Wednesday, March 10, 2004
Copyright © Las Vegas Review-Journal
Boulder City gets confiscated items
Online sales include airport screeners' booty
By HENRY BREAN
REVIEW-JOURNAL
That pocket knife you surrendered to security at McCarran International Airport could mean some extra cash for Boulder City under a plan approved Tuesday night by the City Council.
Using the online auction house eBay, the city plans to sell 17 boxes of scissors, nail clippers, Leatherman tools and pocket knives confiscated from passengers at McCarran.
Mayor Bob Ferraro said airport officials have agreed to give the items to the city.

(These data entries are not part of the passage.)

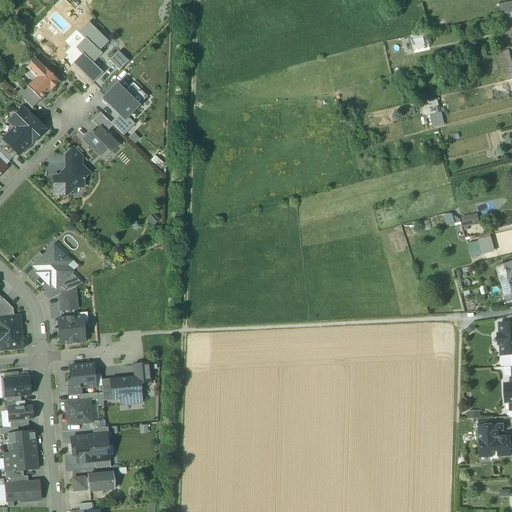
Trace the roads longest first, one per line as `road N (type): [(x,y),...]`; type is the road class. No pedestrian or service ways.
road 1 (track): [(179,511),(195,0)]
road 2 (track): [(457,318),(453,511)]
road 3 (residential): [(43,356),(57,511)]
road 4 (residential): [(0,198),(89,104)]
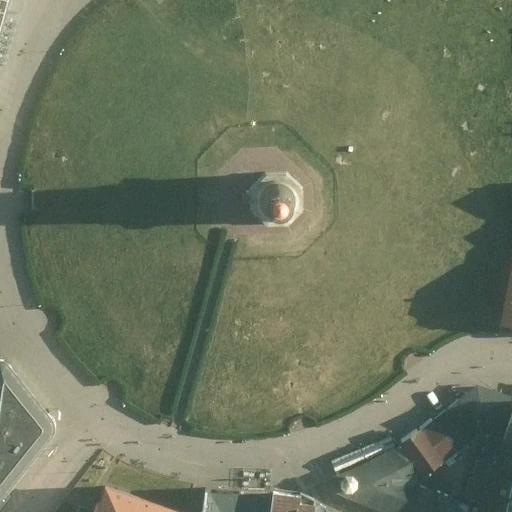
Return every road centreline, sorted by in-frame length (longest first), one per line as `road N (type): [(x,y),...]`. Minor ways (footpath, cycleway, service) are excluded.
road 1 (residential): [(17,511),(101,411),(49,365),(20,316),(0,256)]
road 2 (residential): [(0,149),(52,0)]
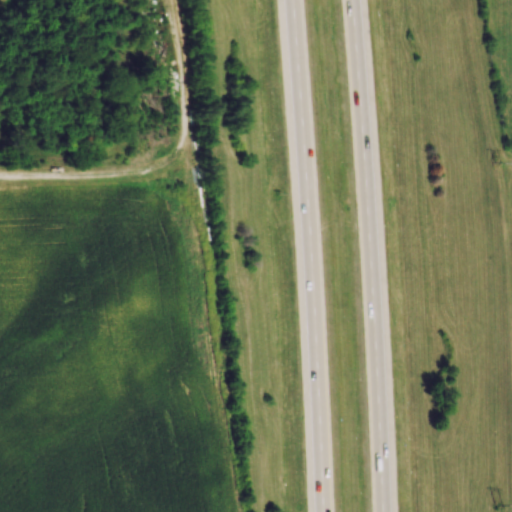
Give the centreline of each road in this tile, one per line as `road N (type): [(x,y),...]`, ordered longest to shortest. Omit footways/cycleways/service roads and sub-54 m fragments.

"Anything the city makes is profit," said Mike Plott, a part-time city employee who has volunteered to sort and sell the items in his spare time.
Plott said he could get started as early as Thursday.

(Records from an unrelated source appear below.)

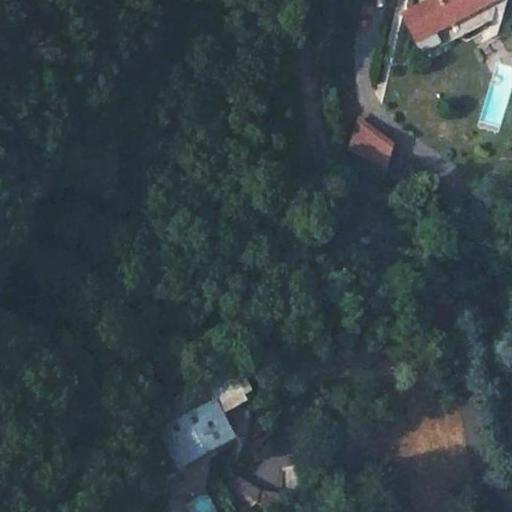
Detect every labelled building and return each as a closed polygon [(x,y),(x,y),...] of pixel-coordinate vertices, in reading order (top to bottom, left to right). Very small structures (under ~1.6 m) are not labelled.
[(415,0),(396,10),(406,37),(450,16),(456,30),(502,8),(498,0),(415,0)] [(375,166),(393,146),(360,117),(342,138),(375,166)] [(156,420),(179,463),(196,453),(212,445),(213,447),(234,436),(218,408),(251,390),(236,361),(156,420)] [(213,447),(212,445),(196,453),(201,462),(216,453),(213,447)] [(248,509),(255,501),(257,489),(233,474),(227,482),(230,503),(248,509)] [(257,489),(255,501),(275,506),(277,495),(257,489)]
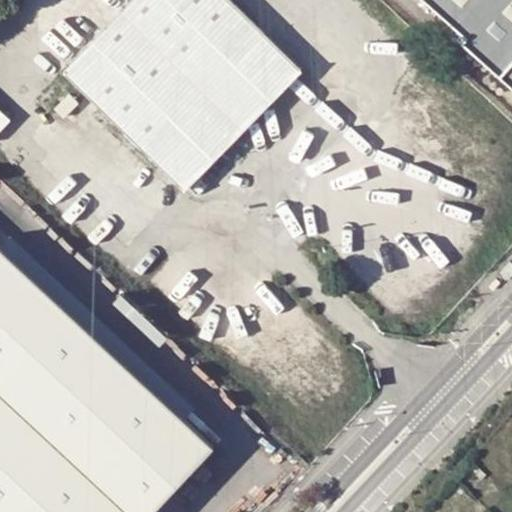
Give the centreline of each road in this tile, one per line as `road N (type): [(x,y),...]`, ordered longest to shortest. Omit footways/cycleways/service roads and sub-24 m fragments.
road 1 (secondary): [(511,302),(314,511)]
road 2 (secondary): [(343,511),(511,334)]
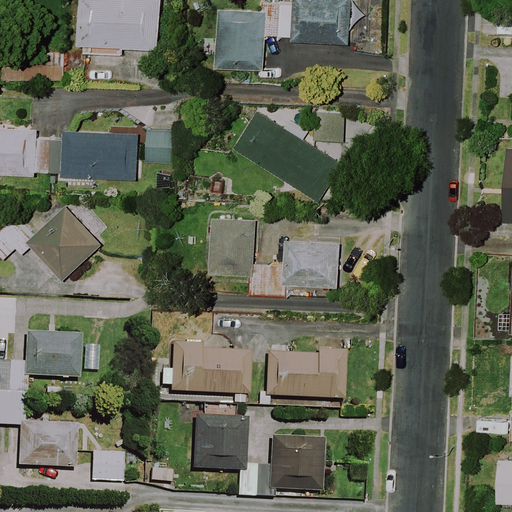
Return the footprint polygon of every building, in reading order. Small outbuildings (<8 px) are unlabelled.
[(165,47),(167,0),(87,0),(86,44),(165,47)] [(368,0),(291,0),(291,5),(262,4),(262,11),(218,10),(217,68),(265,69),(266,37),(292,37),(292,41),(367,43),(368,0)] [(65,51),(2,50),(1,78),(64,79),(65,51)] [(346,119),(368,120),(368,106),(369,95),(341,94),(340,113),(318,111),(315,140),(344,143),(346,119)] [(321,202),(344,163),(256,111),(233,149),(321,202)] [(176,130),(139,128),(139,132),(0,126),(0,173),(146,180),(147,161),(175,162),(176,130)] [(501,221),(511,221),(511,149),(504,149),(501,221)] [(27,243),(32,248),(64,281),(102,245),(65,207),(35,236),(27,243)] [(27,243),(35,236),(14,213),(0,226),(0,254),(4,259),(16,249),(23,256),(32,248),(27,243)] [(256,264),(258,218),(214,216),(211,273),(251,275),(250,295),(289,297),(289,285),(339,287),(341,242),(285,240),(283,265),(256,264)] [(23,378),(28,377),(77,379),(78,335),(25,333),(24,363),(23,378)] [(247,395),(249,352),(203,350),(203,344),(169,343),(168,359),(154,358),(152,391),(247,395)] [(286,354),(286,346),(271,346),(271,354),(265,353),(263,392),(255,391),(254,406),(268,406),(268,397),(340,400),(342,353),(315,351),(315,355),(286,354)] [(18,423),(27,423),(28,377),(23,378),(24,363),(0,361),(0,427),(18,428),(18,423)] [(240,471),(242,419),(192,417),(190,469),(240,471)] [(18,423),(18,428),(16,474),(46,475),(46,467),(73,468),(74,425),(27,423),(18,423)] [(319,437),(269,436),(268,491),(319,492),(319,437)] [(122,454),(89,452),(88,480),(120,481),(122,454)] [(511,457),(501,457),(498,501),(511,501),(511,457)]
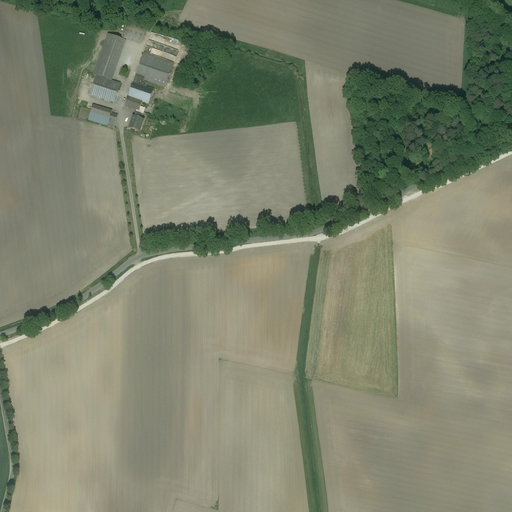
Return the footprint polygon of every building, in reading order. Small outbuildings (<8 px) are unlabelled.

Plott first approached Ferraro with the idea a few months ago after reading a story in the Review-Journal about items confiscated at McCarran. "It mentioned that some other state but Nevada was getting the stuff from McCarran," Plott said.

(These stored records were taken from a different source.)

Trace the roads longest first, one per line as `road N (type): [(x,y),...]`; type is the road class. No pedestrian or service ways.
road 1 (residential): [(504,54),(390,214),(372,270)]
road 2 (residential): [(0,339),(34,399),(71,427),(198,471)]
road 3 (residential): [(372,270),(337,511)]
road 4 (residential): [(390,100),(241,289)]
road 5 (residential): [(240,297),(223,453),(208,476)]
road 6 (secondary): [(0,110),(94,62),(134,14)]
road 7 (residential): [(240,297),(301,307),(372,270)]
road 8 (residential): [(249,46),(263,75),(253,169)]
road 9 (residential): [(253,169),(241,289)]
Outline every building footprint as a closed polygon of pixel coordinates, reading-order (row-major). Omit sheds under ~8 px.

The Transportation Security Administration confiscates more than 10,000 prohibited items at airport security every month. Until recently, those items were turned over to a TSA contractor and destroyed.
But in December, state officials in Arkansas asked if they could have the items collected at McCarran, and the request was granted.
Plott has not seen what is in the boxes, so he has no idea how much Boulder City stands to make. The best he could offer was a "wild, speculative hope" for $40,000 to $50,000.
"Theoretically, even junk sells. It just doesn't sell for as much," he said.
Ferraro said each box weighs 60 pounds or more, roughly half a ton of Homeland Security swag. "I may be overwhelmed," Plott said.
He suspects some confiscated items such as nail files and clippers will have to be sold by the pound.
Plott works part time as manager of the Boulder City Fitness Center in ABC Park and part time as a supervisor for Wackenhut security at Hoover Dam. Before he got his job with the city, he dabbled in Web site design and the sale of antiques on -- you guessed it -- eBay.
Plott said he would "carve out" the time it takes to sort through the boxes, package the items and photograph them for auction. He intends to keep a detailed inventory along the way.
Ferraro said he has a verbal agreement from security officials at McCarran. "They said anything that comes up, we're the ones. We're locked up. I need to see if we can put that in writing."
Plott hopes so, because he thinks the idea soon will catch on in other cities. "People are going to start snapping this stuff up like water rights," he said.